One hypothesis holds that Subbotin, who also had a shipping business, suffered a heart attack after being poisoned by toad venom.

And in April, rich former Kremlin official Vladislav Avayev, 51, who was intimately associated with the Russian financial organisation Gazprombank, seemed to have committed suicide after murdering his wife Yelena, 47, and daughter, 13, was found dead.


Friends have refuted rumours that he was envious when his wife revealed she was carrying their driver’s child, and there are allegations that he had access to the Kremlin elite’s financial information.


Millionaire Sergey Protosenya, 55, was discovered hanging in Spain a few days later after murdering his wife Natalia, 53, and their teenage daughter Maria, apparently with an axe.


He was once Novatek’s vice chairman, a business that has ties to the Kremlin as well.
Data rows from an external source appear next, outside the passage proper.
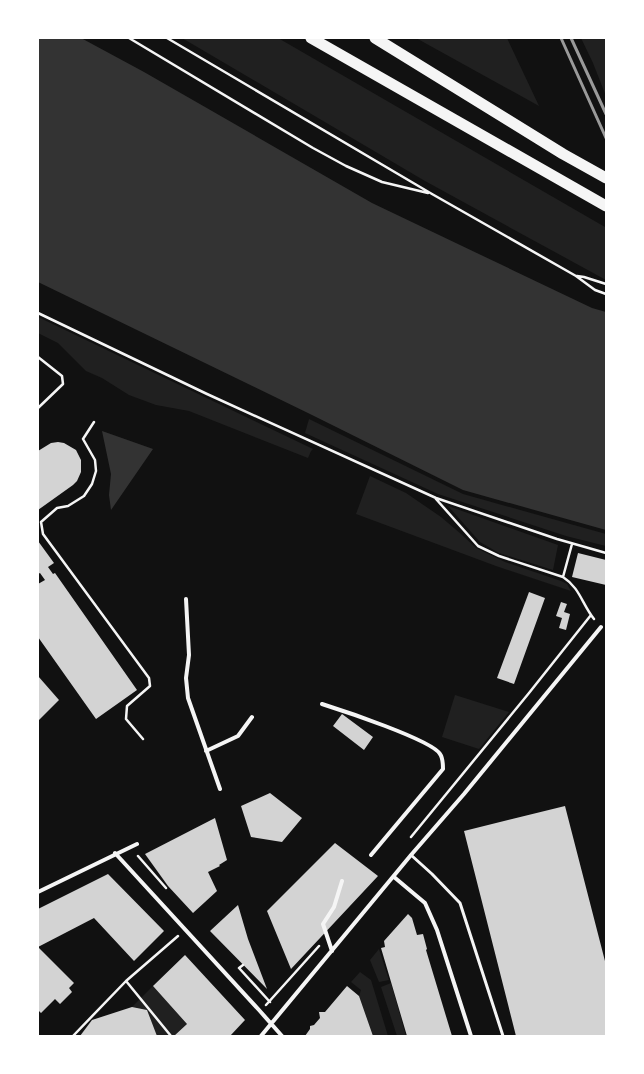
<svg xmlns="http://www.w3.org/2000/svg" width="644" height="1074" font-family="Barlow,sans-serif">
<rect width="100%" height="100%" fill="#111"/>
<path fill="#202020" d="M182,38H278L605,227L606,230V280L425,181Z
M416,38H507L539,106Z
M581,38H606V96L593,63Z
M38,317L313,449L311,451L308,458L189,411L156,405L129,395L102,378L86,371L58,343L38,333Z
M309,419L463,494L606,534V546L566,536L438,494L305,433Z
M370,476L406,493L441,517L461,534L476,548L505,562L561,581L567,584L571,591L496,566L356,514Z
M448,506L558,545L553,570L499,553L480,542Z
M455,695L509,712L479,749L442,737Z
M379,949L389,980L379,982L370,960Z
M360,972L371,980L388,1036H373L359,996L361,990L351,982Z
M391,983L406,1036H397L381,987Z
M153,986L187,1024L174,1036H157L147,1010L132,1007Z"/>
<path fill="#333" d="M38,38H81L144,72L372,203L592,308L606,312V530L463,490L310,414L38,282Z
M102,431L153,449L111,510L109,495L111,474Z"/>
<path fill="#d3d3d3" d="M58,442L64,443L76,450L81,460V472L77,481L73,485L38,510V451L51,443Z
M38,541L54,563L48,567L53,574L55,573L137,690L96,719L38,637V584L45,580L40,573L38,574Z
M578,553L606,560V585L572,577Z
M529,592L545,598L514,684L497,678Z
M561,602L567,604L564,612L570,614L566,630L559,628L562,618L556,616Z
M38,676L59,700L38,721Z
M342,714L373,737L364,750L333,726Z
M270,793L302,818L282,842L251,837L241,806Z
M565,806L606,965V1035L516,1036L464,831Z
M215,818L227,860L219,865L220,866L208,872L217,891L193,913L168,886L145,854Z
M335,843L378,876L291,969L267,911Z
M108,874L164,931L134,961L94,918L38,947L74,983L69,988L72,992L60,1004L55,999L41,1013L38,1010V909Z
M238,905L248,939L267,989L210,931Z
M408,914L412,918L417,935L423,934L427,949L426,950L452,1036H407L381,948L385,947L384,941Z
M185,955L245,1020L230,1036H174L187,1024L153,986Z
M347,986L359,996L373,1036H305L310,1029V1026L314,1025L320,1018L319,1012H325Z
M132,1007L147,1010L157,1036H80L92,1020Z"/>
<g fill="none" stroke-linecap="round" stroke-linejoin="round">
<path stroke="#f5f5f5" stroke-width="2.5" d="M129,38L313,148L346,166L382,182L428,193
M167,38L432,194L576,276L595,290L606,294
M577,276L584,277L606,284
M38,313L207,394L436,498L557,539L606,553
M38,357L62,376L63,384L38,408
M94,422L83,439L95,460L96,471L92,484L84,496L68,506L57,508L41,522L43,534L149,678L150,686L127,706L126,719L143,739
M436,499L478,546L499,556L563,577C580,588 582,604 594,619
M563,577L572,544
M411,837L529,693L591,615
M138,856L166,888
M243,965L239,968L270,1002
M126,981L171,1036
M266,1005L319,946
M73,1036L126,981L178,936"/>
<path stroke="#f5f5f5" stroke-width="3" d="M411,855L432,874L460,903L503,1036"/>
<path stroke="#f5f5f5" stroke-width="4" d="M186,599L189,655L186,678L188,698L220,789
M322,704C341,710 432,740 440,754C443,758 443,764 443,769L371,855
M206,751L238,736L252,717
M115,853L259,1010L282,1036
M394,877L425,903L437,930L471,1036
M38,892L137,844
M332,951L323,924L334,907L342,881
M261,1036L411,855L464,794L601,627"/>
<path stroke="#f5f5f5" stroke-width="11" d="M311,38L606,206
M375,38L563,154L606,178"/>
<path stroke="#9a9a9a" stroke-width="3" d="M561,38L606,138
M571,38L606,114"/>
</g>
<rect width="644" height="1074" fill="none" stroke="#ffffff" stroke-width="78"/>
</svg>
Similar to the case of Avayev, it has been hypothesised that this was a murder-suicide cover for an assassination.


In yet another instance that increased suspicions, a multi-millionaire in the mobile phone industry and his wife were discovered fatally murdered last week.


Yevgeny Palant, 47, and his wife Olga, 50, both of Ukrainian descent, were discovered by their 20-year-old daughter Polina with several knife wounds.


The couple’s closest friend vehemently refuted accusations made in an official briefing to the media that the lady committed suicide after Palant told her he was leaving her.